- On the seventeenth night it rains, filling up the catchment that Timothy built, a trough made out of two boards from the raft.
- It rains for almost two hours. Phillip loves the rain because he knows it's there without seeing it. He can "hear and feel it." (10.5) He wants it to rain all night.
- The two talk about Phillip's home and mother, and Timothy's childhood. Timothy can't remember much, but he didn't go to school and was working on a fishing boat by the age of 9.
- Timothy tells Phillip about the annual carnival where he dressed up in a donkey hide and paraded around drinking rum.
- Phillip thinks about his racist mother and asks why there are "different colors of skin, white and black, brown and red" (10.13).
- Timothy laughs and asks why fish are different colors or there are different flowers? He tells Phillip that beneath the skin, "all is d'same" (10.13).
- After Timothy falls asleep, Phillip wishes his father and mother could see them together. He snuggles against Timothy, who feels neither white nor black.
- The next morning they have pompano (a fish) for breakfast. Timothy hints to Phillip that he should climb a coconut tree, but Phillip isn't brave enough.
- Timothy puts the coconuts out of his mind and mentions how much Phillip has changed: his skin is all brown now and his hair is ropy. His clothes are in tatters and his eyes stare (which kind of creeps Timothy out).

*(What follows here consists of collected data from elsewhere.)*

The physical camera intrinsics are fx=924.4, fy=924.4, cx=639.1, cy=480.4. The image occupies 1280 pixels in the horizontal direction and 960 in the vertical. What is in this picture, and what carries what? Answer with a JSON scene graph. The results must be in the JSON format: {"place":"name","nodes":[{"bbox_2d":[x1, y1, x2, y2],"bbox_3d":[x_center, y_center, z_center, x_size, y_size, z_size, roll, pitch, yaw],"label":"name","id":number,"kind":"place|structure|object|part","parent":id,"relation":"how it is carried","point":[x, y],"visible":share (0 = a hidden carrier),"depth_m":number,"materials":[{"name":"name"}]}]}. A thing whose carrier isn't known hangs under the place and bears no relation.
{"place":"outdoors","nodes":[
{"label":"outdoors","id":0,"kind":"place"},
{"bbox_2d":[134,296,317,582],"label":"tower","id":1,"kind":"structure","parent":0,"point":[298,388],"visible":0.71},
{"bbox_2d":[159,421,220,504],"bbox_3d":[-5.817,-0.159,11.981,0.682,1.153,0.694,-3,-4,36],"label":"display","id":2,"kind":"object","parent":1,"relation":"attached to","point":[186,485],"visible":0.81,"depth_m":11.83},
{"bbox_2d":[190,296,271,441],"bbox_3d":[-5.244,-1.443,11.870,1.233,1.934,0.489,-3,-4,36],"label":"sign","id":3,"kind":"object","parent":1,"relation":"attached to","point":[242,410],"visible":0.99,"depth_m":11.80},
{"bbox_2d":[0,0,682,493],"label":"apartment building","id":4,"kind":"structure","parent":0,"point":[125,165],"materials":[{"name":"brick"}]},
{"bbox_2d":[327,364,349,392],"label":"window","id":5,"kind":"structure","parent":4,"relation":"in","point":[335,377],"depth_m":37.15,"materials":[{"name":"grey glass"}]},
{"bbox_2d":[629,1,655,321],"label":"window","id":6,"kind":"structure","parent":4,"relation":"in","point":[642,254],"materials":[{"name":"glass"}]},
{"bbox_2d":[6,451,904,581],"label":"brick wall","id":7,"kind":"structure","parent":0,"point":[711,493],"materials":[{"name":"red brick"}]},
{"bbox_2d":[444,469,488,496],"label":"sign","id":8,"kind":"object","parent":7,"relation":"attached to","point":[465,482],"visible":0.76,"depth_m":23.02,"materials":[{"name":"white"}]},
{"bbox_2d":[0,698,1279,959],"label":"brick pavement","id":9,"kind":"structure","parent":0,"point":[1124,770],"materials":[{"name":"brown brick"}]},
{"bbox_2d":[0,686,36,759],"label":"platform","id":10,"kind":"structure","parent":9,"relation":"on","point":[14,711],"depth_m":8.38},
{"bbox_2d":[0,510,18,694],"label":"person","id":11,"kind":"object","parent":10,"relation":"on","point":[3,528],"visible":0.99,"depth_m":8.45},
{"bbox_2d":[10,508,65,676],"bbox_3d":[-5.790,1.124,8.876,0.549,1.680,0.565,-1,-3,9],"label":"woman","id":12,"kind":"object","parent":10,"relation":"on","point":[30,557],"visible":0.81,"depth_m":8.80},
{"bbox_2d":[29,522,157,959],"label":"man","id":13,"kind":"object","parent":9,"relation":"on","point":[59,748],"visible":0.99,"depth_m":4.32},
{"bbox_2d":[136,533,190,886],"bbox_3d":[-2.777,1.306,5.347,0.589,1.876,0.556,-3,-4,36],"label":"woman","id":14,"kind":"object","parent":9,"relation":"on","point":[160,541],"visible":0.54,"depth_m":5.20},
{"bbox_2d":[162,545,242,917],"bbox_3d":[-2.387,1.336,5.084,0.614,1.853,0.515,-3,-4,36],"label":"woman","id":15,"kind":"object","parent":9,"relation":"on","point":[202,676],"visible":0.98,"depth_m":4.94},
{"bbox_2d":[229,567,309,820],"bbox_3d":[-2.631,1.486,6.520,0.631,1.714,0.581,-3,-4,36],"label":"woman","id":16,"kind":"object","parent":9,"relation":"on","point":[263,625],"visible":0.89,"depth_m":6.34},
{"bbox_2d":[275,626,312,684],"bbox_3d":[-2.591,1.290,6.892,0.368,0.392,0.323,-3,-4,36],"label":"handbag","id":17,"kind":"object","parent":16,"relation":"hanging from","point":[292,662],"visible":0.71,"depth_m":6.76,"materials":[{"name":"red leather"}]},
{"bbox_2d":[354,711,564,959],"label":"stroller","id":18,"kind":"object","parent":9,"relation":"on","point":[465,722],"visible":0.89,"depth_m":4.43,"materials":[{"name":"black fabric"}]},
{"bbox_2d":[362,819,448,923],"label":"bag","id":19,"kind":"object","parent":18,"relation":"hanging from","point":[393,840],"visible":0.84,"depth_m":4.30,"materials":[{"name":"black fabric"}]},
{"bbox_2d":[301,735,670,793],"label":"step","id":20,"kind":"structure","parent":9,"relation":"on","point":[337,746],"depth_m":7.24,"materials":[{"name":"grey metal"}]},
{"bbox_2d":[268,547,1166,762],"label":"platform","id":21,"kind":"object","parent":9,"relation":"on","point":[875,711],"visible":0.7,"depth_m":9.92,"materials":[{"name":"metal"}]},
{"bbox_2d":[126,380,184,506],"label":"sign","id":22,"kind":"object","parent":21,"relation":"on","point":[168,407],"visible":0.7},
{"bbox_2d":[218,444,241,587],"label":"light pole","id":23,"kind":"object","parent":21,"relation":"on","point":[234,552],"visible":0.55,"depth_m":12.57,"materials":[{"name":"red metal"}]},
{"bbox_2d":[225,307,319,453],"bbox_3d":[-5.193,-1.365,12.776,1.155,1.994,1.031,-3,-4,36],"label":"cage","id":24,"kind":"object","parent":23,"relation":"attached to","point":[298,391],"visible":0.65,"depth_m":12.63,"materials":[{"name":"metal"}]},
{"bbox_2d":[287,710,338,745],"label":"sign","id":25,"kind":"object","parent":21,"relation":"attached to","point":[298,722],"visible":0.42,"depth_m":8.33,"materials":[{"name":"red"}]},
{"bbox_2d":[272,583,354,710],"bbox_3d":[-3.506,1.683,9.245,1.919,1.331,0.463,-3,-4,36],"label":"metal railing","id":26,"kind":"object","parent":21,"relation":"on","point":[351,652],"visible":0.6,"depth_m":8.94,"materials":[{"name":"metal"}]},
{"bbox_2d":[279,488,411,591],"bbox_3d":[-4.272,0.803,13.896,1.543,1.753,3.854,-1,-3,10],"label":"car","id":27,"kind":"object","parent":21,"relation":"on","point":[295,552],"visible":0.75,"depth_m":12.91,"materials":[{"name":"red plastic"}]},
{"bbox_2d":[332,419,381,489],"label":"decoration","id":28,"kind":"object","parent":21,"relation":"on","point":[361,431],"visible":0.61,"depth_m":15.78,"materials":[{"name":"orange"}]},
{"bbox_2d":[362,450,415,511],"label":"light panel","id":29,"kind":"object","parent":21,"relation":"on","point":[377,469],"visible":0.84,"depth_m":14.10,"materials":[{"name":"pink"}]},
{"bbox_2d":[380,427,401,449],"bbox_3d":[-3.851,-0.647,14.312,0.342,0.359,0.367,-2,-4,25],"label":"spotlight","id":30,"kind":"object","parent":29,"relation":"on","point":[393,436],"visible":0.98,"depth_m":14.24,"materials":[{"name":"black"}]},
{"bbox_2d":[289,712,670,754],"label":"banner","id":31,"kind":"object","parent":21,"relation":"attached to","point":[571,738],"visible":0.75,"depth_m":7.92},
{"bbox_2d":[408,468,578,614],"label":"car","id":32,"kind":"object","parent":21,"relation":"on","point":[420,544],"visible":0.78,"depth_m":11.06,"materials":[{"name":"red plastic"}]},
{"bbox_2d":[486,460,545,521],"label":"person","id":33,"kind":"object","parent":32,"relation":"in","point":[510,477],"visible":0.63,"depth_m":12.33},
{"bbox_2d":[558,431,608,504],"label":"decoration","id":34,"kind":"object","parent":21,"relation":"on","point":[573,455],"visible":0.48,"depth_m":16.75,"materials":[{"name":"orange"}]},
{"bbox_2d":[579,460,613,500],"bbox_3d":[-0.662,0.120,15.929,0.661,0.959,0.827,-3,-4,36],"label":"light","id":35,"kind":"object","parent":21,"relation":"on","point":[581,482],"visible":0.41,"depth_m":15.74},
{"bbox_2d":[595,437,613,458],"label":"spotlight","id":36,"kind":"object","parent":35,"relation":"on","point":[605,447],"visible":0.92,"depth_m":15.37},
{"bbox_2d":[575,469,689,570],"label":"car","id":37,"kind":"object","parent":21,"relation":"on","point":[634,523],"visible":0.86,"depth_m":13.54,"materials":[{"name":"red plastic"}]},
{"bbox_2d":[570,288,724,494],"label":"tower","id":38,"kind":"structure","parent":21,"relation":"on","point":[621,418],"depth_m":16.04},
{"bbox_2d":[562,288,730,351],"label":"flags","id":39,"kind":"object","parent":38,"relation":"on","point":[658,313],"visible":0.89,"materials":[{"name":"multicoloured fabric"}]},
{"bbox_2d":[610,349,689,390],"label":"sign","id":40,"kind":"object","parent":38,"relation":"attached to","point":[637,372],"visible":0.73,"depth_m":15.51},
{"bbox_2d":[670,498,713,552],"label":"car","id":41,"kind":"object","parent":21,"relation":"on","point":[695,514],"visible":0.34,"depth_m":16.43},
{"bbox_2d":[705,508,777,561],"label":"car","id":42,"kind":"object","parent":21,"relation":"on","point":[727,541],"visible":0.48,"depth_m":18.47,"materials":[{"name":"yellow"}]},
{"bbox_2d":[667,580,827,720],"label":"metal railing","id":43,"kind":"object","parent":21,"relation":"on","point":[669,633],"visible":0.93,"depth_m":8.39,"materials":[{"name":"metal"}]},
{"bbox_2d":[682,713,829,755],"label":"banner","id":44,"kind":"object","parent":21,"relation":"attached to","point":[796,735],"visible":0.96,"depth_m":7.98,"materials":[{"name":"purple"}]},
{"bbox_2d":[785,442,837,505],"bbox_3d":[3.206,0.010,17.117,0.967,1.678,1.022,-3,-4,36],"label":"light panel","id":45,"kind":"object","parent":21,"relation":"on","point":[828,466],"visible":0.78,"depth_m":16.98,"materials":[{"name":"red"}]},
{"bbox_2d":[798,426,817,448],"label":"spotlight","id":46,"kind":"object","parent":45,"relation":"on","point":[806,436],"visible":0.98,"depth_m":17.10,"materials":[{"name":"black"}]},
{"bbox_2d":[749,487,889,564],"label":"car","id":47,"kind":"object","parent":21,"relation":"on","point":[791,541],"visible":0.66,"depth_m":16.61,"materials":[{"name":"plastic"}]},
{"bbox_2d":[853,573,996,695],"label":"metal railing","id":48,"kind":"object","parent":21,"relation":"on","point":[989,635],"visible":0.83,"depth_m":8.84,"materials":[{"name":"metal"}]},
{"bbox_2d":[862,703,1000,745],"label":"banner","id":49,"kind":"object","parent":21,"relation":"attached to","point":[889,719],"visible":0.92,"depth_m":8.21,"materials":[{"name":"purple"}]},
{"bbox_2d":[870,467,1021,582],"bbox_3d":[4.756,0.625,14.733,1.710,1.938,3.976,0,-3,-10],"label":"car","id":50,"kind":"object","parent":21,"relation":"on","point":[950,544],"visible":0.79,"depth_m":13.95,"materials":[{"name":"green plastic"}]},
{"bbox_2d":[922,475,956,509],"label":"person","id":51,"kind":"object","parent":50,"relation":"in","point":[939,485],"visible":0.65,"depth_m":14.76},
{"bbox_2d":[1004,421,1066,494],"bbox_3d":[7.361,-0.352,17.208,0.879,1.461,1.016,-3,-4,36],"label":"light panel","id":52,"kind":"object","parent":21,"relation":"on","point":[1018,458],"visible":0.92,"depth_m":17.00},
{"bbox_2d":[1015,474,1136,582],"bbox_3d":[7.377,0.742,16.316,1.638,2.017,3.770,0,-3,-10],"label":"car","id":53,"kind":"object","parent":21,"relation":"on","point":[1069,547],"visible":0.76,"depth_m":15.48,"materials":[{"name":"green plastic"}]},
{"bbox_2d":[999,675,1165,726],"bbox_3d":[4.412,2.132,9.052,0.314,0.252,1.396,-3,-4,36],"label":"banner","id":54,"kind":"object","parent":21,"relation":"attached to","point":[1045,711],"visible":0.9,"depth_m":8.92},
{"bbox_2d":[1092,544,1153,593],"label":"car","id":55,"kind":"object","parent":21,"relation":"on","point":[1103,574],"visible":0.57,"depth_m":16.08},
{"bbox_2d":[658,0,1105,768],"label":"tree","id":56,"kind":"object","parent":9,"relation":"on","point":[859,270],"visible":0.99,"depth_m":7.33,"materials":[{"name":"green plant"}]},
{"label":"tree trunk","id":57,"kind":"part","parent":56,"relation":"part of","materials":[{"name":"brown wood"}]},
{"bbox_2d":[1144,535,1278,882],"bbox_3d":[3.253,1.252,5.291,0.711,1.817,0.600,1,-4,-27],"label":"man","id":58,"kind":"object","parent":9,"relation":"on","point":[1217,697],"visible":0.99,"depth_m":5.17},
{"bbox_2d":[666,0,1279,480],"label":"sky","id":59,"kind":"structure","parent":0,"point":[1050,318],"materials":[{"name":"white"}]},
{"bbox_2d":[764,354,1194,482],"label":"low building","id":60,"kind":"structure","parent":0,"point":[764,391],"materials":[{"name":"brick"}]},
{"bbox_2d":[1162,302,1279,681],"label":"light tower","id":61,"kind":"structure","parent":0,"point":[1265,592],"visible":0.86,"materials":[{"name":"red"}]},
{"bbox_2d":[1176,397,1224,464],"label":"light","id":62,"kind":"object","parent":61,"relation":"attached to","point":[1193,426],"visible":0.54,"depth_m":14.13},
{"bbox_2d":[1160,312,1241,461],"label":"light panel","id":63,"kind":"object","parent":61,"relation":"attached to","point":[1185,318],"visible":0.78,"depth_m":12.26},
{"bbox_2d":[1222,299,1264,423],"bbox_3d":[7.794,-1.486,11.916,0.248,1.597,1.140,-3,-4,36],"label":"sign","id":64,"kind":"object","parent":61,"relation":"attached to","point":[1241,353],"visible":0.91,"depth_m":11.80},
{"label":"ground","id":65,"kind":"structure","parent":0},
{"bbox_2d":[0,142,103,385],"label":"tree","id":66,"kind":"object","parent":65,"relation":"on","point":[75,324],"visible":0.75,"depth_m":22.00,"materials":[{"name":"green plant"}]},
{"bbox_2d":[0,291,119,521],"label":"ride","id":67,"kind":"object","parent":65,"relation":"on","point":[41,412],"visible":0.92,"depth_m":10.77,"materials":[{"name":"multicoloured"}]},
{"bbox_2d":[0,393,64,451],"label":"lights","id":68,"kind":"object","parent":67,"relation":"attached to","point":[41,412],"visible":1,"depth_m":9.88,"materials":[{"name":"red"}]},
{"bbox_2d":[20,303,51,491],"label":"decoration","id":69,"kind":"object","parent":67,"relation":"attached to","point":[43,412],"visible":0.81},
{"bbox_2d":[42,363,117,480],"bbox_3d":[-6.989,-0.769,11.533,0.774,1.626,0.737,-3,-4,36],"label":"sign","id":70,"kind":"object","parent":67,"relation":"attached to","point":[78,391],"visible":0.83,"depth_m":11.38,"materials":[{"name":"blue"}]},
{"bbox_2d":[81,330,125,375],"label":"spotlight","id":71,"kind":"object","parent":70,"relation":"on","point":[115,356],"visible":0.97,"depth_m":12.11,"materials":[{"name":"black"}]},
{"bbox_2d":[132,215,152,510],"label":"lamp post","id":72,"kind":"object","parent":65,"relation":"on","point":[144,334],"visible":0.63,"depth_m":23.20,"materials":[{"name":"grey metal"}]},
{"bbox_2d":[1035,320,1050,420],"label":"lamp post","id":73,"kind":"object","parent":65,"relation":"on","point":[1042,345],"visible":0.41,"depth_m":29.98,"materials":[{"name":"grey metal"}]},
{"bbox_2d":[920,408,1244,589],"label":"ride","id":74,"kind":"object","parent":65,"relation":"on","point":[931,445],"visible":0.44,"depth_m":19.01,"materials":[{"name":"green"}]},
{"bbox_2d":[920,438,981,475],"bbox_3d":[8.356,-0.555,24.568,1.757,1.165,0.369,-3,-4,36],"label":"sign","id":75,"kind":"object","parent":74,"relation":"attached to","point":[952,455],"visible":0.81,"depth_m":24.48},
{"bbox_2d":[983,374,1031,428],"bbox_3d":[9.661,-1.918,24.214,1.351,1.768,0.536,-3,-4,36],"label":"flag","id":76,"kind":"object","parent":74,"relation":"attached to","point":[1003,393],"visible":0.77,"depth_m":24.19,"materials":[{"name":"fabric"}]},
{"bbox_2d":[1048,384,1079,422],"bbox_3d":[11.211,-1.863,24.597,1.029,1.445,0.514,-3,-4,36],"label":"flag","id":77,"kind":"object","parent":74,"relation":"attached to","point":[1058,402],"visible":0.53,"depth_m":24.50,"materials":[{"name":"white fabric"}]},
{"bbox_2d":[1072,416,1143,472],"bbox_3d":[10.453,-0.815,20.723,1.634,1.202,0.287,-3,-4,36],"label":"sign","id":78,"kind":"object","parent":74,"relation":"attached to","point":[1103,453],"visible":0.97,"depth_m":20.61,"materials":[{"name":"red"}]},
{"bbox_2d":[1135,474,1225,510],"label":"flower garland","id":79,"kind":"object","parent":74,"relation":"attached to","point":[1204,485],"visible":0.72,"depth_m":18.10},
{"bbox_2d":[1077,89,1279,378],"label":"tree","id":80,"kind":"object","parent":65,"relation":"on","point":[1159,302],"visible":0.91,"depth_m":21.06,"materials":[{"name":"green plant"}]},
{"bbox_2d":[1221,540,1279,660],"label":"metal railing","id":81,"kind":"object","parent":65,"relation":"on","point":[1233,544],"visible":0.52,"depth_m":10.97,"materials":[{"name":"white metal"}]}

- Speaking of eyes, Phillip asks Timothy when his friend from Barbados got his vision back. Timothy says it was after a few months, but Phillip reminds him that he had said before that it was only "three days" (10.35).
- Oops. Timothy changes the subject and says they should get to work. Phillip observes that he does that a lot now. He asks them what work they have to do, and Timothy is flustered and rattles off a big list.